◆ **本文**
-=-=-
多くの専門医や医療スタッフが連携しながら治療を進めていくなかで、「多様な個性の職種や専門科が連携して総合力を発揮する」 ことの重要性を学び、その一因子として働ける「総合診療内科」という仕事に、やりがいを感じるようになっていきました。
発熱、貧血、食欲不振、体重減少、疲労感など、「何科を受診すればよいか分からない」症状は少なくありません。これらの症状には、さまざまな病気が潜んでいる可能性があります。最も多いのは感染症で、インフルエンザやコロナ、溶連菌、マイコプラズマ、百日咳などの関与や、体内の真菌感染や結核なども考えられます。また貧血や体重減少がある場合は、がん、ホルモン異常、バセドウ病、糖尿病、ALS(筋萎縮性側索硬化症)など、多くの病気が視野に入ります。
当院の強みのひとつは、充実した検査環境です。まずは総合診療内科でしっかりと検査を行い、病気の可能性を詳しく絞り込み、必要に応じて専門医へつなぐことが大切な役割のひとつです。
健康診断や人間ドックで「要再検査」となった方にも、総合診療内科の受診をおすすめしています。例えば、健診で「コレステロール値が高い」と診断されても、その原因は人それぞれ異なります。初診の際に詳しく生活習慣を伺うことで、夕食の時間が遅い、食事の量が多いなど、コレステロール値が高くなった背景が見えてきます。 電子カルテを活用して数年分の変化を確認し、「数値が良かったときは何をしていたのか」「悪化した今はどうなのか」をご自身の健康の歴史を辿りながら振り返ることもあります。
-=-=-
◆ **設問**
a: 総合診療内科についての本文によれば、「何科を受診すればよいか分からない」症状の背景として最も多い病気は何ですか。
b: 総合診療内科についての本文を、最後の文の後から書き継いでください。

◆ **検討用データ**
-=-=-
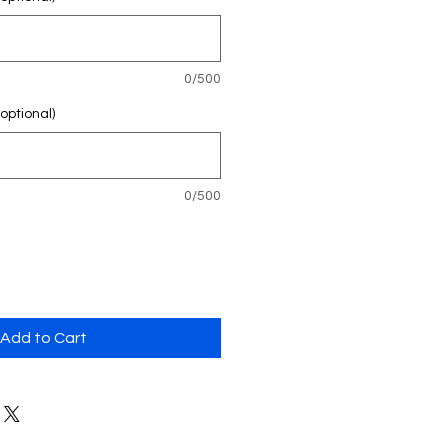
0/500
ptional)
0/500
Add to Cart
-=-=-
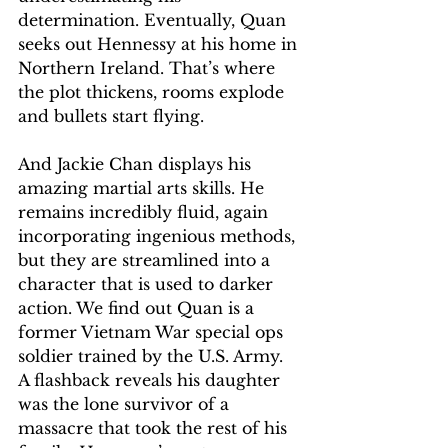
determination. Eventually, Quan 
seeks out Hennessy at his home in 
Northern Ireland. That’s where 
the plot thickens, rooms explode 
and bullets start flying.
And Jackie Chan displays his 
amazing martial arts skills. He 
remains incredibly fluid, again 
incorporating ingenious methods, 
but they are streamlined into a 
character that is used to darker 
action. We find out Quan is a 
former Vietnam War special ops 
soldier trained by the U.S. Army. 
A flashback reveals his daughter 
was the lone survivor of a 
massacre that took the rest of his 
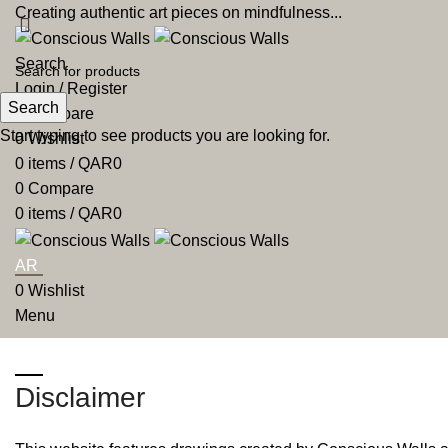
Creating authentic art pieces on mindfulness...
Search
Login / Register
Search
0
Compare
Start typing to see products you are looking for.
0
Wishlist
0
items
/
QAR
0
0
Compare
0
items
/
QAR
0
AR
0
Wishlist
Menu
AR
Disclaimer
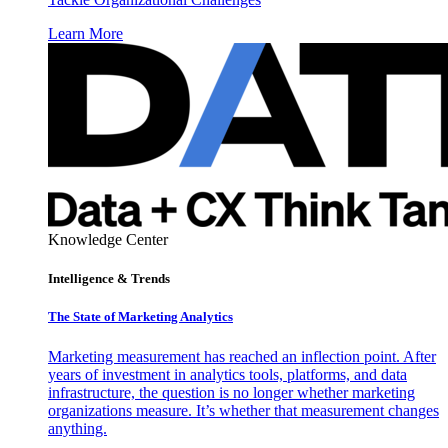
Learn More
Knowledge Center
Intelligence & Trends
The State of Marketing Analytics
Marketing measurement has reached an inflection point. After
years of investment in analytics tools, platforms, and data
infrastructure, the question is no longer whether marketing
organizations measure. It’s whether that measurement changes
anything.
-=-=-
◆ **設問別解答**
a: 感染症です。

b:
健診結果との因果関係を理解することで、患者さんが治療に前向きになってくださると感じています。
また、複数の病気を抱えている患者さんが一度に複数の診療科を受診できない場合や、どの病気が悪化しているのか判断が難しいときも、総合診療内科がお役に立てると考えています。高齢化が進むにつれ、複数の病気を抱える患者さんが増えています。そのような患者さんの身体の不調の中から治療が必要な病気を見極め、適切な治療につなぎます。
専門的な治療を終えた安定期の患者さんの治療継続や、介護施設や在宅医療への移行支援など、治療後の橋渡し役も担っています。
永寿総合病院では、消化器内科・循環器内科・呼吸器内科などの各専門内科の医師が一堂に会し、カンファレンスを通じて診療情報を共有し、治療方針を検討しています。他科との密な協力体制が整っているからこそ、複数の病気を抱える患者さんにも幅広い診療が可能です。気になる症状がある場合は、永寿総合病院の「何でも内科」にご相談ください。
総合診療内科医として勤務する中で、多くの女性患者さんの悩みに接する機会が増え、とくに働き盛りの女性にのしかかる更年期障害の問題を強く意識するようになりました。更年期に差し掛かる年齢は、仕事で責任ある立場を任され、親の介護を担い、お子さんの受験期を迎えるなど、仕事と家庭の両方で多くの負担を一身に背負っている時期にあたります。しかし、全ての婦人科で更年期治療を専門的に扱っているわけではなく、受診先が限られているのが現状です。さらに、メンタルクリニックを勧められ、本来必要のない安定剤を服用してしまうケースも見受けられます。
そこで、内科医の視点から女性医療についてより深く学びたいと考え、女性ヘルスケア専門医取得を目指し、女性ヘルスケア研修などの専門医プログラムを履修しています。内科医が女性ヘルスケア専門医を取得することは珍しいケースですが、当院の婦人科の先生方と連携し、適切な治療につなげられるよう努めています。
婦人科の病気かどうかご自身で判断がつかない方や、最初から婦人科を受診することに抵抗を感じる方は、ぜひ一度、総合診療内科にご相談ください。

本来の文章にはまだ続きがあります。